Birth defects are functional and structural abnormalities that impact 1 in 33 births in the United States. Many structural birth defects may arise from unknown rare syndromes or disorders that might be shared across multiple children. However, while some have known genetic factors, most birth defects have no known genetic causes, making it difficult to identify these shared syndromes. Further, not all subjects with similar phenotypes will follow a Mendelian model (one gene, one disease). A singular disease is more likely to manifest from multiple different genes operating in a shared biological process with mutations that can lead to a similar phenotype. To explore whether similar phenotypes may point to similar birth defect causes, we first created phenotypic fingerprints for each subject in the KF Data Resource. Using cosine distance calculations across each fingerprint and clustering methods, we created a phenotypic similarity map to find subjects with similar profiles. We clustered this similarity matrix to find subjects with similar phenotypic profiles, possibly leading to similarity clusters of birth defects.

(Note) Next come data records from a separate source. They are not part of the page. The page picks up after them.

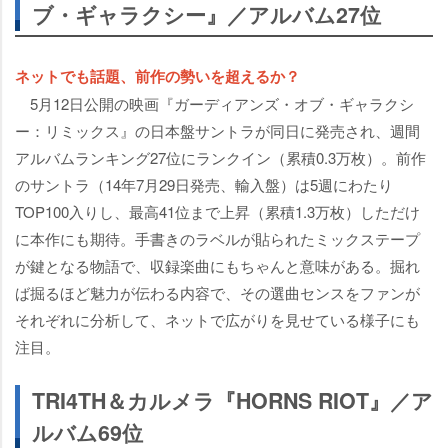
ブ・ギャラクシー』／アルバム27位
ネットでも話題、前作の勢いを超えるか？
5月12日公開の映画『ガーディアンズ・オブ・ギャラクシ
ー：リミックス』の日本盤サントラが同日に発売され、週間
アルバムランキング27位にランクイン（累積0.3万枚）。前作
のサントラ（14年7月29日発売、輸入盤）は5週にわたり
TOP100入りし、最高41位まで上昇（累積1.3万枚）しただけ
に本作にも期待。手書きのラベルが貼られたミックステープ
が鍵となる物語で、収録楽曲にもちゃんと意味がある。掘れ
ば掘るほど魅力が伝わる内容で、その選曲センスをファンが
それぞれに分析して、ネットで広がりを見せている様子にも
注目。
TRI4TH＆カルメラ『HORNS RIOT』／ア
ルバム69位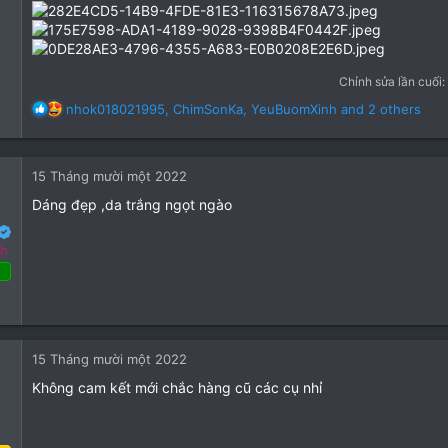
Chỉnh sửa lần cuối:
R
nhok018021995
,
ChimSonKa
,
YeuBuomXinh
and 2 others
e
a
c
15 Tháng mười một 2022
t
i
Dáng đẹp ,da trắng ngọt ngào
o
n
nh
s
:
24 Tháng ba 2022
32
74
15 Tháng mười một 2022
28
Không cam kết mới chắc hàng cũ các cụ nhỉ
o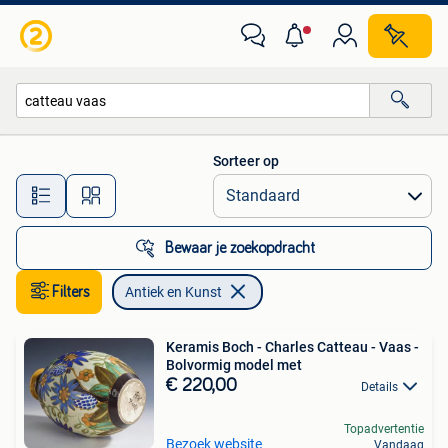
Antiek en Kunst
Sorteer op
Alle afstanden…
Bewaar je zoekopdracht
Filters
Antiek en Kunst
Keramis Boch - Charles Catteau - Vaas -
Bolvormig model met
€ 220,00
Details
Topadvertentie
Bezoek website
Vandaag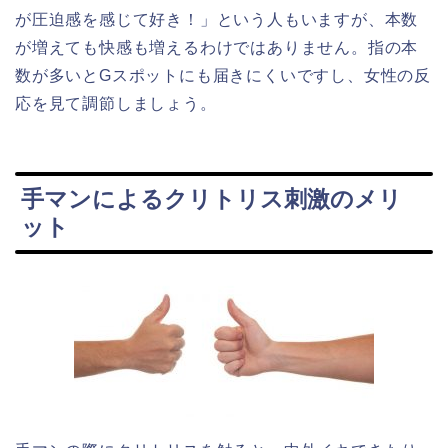
が圧迫感を感じて好き！」という人もいますが、本数
が増えても
快感も増えるわけではありません。
指の本
数が多いとGスポットにも届きにくいですし、女性の反
応を見て調節しましょう。
手マンによるクリトリス刺激のメリ
ット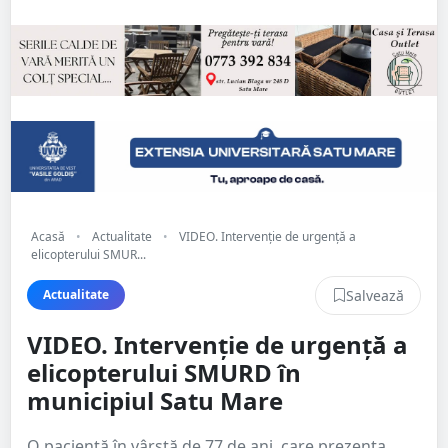
Acasă
•
Actualitate
•
VIDEO. Intervenție de urgență a
elicopterului SMUR...
Salvează
Actualitate
VIDEO. Intervenție de urgență a
elicopterului SMURD în
municipiul Satu Mare
O pacientă în vârstă de 77 de ani, care prezenta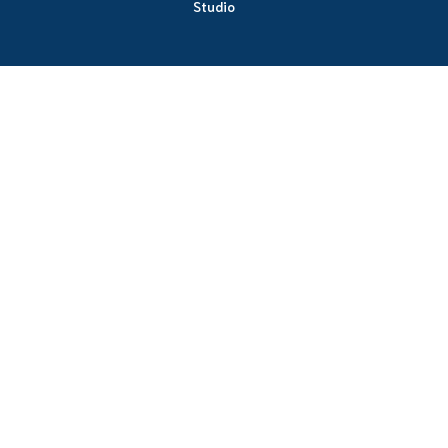
Studio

After this final round of clustering, specific groups of children were selected, and we identified de novo genomic variants within each cohort. In parallel, we have created a knowledge graph of annotated genomic features, medical terminologies, ontologies and genomic data, called Petagraph. We used the group of identified de novo variants in Petagraph to find the most highly connected gene nodes within the sets of de novo variants in each phenotypic cluster. We identify these connected gene nodes and consequent feature enrichment between the de novo genes in these individuals, as compared to de novo variants in all other individuals. Using this data, we present candidate genes for these disorders, that may help point to networks of interacting developmental genes.